In Pinellas Park, Florida, probate is the process through which a Court determines if a will is valid or not.
As part of the probate procedure, the court in Pinellas Park, Florida will determine the validity of the will, inventory the decedent's assets and debts, then, assuming everything is found to be in order, distribute the estate according to the will.
The executor of the estate is frequently named in the will. If not, the probate court in Pinellas Park, Florida will name will appoint a person to serve as executor. This is typically the person who stands to inherit the most under the will.
The executor is the person responsible for initiating the probate proceedings. The person who would inherit the most from the will is appointed, because they have the greatest inducement to move the process along as quickly as possible, so they can get their inheritance.

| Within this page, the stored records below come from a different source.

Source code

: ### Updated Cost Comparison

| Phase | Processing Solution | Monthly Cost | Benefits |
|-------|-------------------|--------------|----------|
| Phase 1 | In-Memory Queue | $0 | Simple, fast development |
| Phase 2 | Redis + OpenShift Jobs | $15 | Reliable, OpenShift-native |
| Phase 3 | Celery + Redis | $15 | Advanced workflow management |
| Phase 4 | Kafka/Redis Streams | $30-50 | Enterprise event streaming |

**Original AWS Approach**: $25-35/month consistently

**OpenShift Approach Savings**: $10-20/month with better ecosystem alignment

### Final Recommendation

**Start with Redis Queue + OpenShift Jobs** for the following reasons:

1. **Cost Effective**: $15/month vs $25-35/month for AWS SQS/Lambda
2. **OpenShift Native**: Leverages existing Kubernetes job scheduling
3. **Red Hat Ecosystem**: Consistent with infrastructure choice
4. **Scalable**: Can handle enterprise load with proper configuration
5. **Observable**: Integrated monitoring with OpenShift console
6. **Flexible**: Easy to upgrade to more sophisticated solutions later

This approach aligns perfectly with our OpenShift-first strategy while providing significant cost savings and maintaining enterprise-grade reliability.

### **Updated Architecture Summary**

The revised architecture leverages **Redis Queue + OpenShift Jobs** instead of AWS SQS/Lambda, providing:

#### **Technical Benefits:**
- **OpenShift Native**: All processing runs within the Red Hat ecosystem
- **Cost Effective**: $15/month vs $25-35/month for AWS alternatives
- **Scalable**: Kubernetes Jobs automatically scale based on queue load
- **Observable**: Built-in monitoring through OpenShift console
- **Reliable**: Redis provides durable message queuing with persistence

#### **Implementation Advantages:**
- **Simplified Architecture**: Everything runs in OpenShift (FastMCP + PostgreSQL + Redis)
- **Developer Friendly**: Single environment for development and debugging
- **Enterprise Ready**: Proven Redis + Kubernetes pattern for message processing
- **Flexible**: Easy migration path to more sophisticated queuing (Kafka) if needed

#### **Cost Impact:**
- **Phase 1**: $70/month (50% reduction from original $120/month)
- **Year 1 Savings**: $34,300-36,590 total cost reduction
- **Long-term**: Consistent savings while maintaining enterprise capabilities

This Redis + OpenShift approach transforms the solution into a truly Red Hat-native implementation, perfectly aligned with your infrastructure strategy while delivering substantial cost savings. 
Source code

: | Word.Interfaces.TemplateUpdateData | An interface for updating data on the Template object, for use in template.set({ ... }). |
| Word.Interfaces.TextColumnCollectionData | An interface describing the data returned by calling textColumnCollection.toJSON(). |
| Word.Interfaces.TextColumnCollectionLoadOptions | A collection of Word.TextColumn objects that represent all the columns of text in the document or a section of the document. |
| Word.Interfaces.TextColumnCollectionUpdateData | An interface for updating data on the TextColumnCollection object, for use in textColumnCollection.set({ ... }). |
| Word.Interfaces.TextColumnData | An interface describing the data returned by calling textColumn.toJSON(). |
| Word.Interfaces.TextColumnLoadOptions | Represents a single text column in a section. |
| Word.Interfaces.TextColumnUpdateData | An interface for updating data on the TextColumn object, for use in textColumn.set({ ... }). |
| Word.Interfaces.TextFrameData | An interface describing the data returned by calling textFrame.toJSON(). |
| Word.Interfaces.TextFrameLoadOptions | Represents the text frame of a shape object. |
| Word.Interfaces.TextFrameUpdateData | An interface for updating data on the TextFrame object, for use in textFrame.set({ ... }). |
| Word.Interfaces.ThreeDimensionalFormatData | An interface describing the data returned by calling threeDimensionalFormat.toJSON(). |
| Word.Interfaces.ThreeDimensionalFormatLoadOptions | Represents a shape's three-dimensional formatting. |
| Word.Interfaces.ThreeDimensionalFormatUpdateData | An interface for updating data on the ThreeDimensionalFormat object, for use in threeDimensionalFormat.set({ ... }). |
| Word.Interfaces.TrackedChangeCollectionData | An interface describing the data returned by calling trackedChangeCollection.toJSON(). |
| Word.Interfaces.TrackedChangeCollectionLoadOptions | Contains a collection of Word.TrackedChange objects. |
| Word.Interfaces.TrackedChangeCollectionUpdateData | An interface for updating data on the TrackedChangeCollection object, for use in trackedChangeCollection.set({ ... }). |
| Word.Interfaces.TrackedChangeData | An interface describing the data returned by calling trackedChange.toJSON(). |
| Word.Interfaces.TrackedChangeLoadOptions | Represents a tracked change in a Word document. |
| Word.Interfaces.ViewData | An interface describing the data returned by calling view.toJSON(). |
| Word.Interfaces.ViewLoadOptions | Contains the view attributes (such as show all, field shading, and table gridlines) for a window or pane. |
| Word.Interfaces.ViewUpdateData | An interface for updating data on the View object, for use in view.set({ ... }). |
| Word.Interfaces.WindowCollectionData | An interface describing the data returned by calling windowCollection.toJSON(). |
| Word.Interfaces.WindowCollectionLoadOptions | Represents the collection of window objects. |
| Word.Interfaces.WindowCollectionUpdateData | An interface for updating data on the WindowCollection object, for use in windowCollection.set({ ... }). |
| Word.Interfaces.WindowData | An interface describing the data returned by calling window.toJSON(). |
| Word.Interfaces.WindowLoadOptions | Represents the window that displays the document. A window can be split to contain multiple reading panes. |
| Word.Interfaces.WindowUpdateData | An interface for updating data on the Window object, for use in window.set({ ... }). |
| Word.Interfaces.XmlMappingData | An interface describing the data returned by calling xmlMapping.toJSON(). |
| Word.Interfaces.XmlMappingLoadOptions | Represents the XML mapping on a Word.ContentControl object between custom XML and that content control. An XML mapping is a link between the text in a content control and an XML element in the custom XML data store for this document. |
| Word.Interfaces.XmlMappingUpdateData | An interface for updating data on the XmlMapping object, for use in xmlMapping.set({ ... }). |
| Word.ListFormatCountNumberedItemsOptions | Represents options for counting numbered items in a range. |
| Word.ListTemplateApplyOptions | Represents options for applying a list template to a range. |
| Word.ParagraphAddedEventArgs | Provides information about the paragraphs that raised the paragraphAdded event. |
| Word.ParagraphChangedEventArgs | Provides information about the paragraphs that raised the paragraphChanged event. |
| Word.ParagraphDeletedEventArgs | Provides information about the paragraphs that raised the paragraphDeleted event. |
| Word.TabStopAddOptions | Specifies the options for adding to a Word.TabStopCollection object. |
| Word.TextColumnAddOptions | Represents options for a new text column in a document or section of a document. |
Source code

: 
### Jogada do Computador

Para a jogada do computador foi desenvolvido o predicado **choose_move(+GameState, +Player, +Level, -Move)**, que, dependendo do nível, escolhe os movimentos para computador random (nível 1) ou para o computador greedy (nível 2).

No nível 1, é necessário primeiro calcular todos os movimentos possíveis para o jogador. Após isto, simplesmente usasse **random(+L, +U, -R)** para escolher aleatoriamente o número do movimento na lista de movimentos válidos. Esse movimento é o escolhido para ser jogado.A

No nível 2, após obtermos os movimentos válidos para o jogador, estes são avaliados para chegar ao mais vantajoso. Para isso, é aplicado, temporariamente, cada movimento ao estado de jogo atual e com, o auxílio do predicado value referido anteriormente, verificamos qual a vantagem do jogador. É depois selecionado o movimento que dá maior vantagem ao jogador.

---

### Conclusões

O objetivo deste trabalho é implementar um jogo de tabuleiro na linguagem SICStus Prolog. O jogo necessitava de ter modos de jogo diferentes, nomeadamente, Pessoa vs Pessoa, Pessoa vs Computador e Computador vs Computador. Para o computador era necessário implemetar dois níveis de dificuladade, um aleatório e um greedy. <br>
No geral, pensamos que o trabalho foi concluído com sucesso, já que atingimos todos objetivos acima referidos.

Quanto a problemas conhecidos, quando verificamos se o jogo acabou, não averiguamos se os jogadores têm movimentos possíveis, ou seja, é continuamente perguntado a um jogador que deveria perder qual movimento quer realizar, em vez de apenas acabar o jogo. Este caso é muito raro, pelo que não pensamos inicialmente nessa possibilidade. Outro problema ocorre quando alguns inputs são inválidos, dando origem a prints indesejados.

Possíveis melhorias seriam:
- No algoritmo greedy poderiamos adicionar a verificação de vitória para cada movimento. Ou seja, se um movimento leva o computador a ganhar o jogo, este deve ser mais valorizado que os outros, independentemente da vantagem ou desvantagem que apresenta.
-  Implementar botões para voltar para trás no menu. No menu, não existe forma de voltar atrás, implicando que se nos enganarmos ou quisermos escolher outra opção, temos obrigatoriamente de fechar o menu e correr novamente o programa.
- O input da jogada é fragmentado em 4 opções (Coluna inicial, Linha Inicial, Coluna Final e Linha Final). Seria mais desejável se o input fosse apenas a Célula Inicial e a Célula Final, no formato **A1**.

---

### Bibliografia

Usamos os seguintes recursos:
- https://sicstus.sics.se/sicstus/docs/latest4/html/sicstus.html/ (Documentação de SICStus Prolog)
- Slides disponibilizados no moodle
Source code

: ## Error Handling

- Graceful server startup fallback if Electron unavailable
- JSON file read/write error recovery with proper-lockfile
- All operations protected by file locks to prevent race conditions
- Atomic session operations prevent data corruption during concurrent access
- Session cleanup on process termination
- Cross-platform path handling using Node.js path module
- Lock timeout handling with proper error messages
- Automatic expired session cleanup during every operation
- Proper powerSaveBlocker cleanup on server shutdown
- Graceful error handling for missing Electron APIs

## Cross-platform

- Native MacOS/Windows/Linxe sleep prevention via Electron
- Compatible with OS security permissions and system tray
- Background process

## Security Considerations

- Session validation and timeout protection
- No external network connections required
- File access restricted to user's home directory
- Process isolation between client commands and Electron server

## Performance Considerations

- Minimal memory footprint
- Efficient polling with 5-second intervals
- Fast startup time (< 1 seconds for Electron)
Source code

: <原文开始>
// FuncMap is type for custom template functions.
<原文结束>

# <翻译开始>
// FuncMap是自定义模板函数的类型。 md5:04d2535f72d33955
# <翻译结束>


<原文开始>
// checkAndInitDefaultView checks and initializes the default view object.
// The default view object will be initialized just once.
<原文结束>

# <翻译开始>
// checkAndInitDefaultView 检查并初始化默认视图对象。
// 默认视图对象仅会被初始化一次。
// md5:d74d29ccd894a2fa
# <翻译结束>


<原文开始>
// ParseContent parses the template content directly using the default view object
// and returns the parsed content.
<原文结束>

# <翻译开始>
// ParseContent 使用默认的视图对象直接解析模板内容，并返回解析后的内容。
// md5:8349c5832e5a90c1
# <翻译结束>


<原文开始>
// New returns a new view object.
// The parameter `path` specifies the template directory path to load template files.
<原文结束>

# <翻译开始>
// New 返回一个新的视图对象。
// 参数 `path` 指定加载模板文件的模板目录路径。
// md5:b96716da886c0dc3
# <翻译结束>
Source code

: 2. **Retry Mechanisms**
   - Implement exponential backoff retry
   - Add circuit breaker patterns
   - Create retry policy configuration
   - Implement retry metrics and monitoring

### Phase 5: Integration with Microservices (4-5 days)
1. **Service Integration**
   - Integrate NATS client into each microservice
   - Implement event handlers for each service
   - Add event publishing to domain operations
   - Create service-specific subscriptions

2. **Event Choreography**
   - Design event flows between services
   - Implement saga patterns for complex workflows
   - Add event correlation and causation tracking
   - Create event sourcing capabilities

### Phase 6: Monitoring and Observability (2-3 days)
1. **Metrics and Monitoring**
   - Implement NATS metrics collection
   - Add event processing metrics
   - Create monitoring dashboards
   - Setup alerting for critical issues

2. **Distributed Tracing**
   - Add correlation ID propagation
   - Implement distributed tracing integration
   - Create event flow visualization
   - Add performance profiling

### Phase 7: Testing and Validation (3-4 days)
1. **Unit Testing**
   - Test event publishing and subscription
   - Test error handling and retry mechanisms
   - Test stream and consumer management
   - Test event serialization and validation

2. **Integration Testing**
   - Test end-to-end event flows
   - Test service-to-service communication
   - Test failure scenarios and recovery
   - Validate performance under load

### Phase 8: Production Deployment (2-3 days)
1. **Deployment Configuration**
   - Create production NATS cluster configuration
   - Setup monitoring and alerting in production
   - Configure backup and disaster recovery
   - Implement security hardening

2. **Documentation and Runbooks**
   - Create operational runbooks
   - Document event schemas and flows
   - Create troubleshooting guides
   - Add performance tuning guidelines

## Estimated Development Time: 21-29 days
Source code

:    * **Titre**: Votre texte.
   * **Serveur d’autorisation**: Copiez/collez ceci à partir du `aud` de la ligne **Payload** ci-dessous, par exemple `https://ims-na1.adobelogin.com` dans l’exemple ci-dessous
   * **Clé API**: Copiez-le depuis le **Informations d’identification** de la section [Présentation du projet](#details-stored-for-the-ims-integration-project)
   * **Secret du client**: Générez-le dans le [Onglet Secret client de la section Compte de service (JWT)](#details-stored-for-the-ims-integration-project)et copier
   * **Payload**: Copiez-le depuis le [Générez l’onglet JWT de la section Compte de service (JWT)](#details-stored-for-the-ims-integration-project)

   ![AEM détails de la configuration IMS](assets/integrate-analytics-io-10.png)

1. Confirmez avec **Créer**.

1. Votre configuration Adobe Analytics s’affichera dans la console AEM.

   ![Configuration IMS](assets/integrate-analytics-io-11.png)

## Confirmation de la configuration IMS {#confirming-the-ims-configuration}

Duties of the Executor in Pinellas Park, Florida
The executor has several duties concerning the will. First of all, they have to actually initiate the probate proceedings with the court, and this procedure has to be finished before the will takes effect.
The executor also has to give those with a direct interest in the will notice that the decedent has died, by filing an official death certificate.
Executors are also obliged to make available an accounting of the testator's debts and assets, so their affairs can be wound up, along with a list of everyone who is named in the will, or otherwise stands to inherit.
Because the executor serves as the living symbol of the decedent's estate, they are solely responsible for proving the validity of the will. This is a lot of work, but because executors are typically chosen based on how much they stand to inherit from a will once its validity is confirmed, they have a good incentive to see the process to completion.
How Can A Pinellas Park, Florida Lawyer Help?
Because of the difficulties involved in probate, it would be a knowledgeable idea to consult with and retain a Pinellas Park, Florida attorney who specializes in probate, especially if you are the executor of an estate.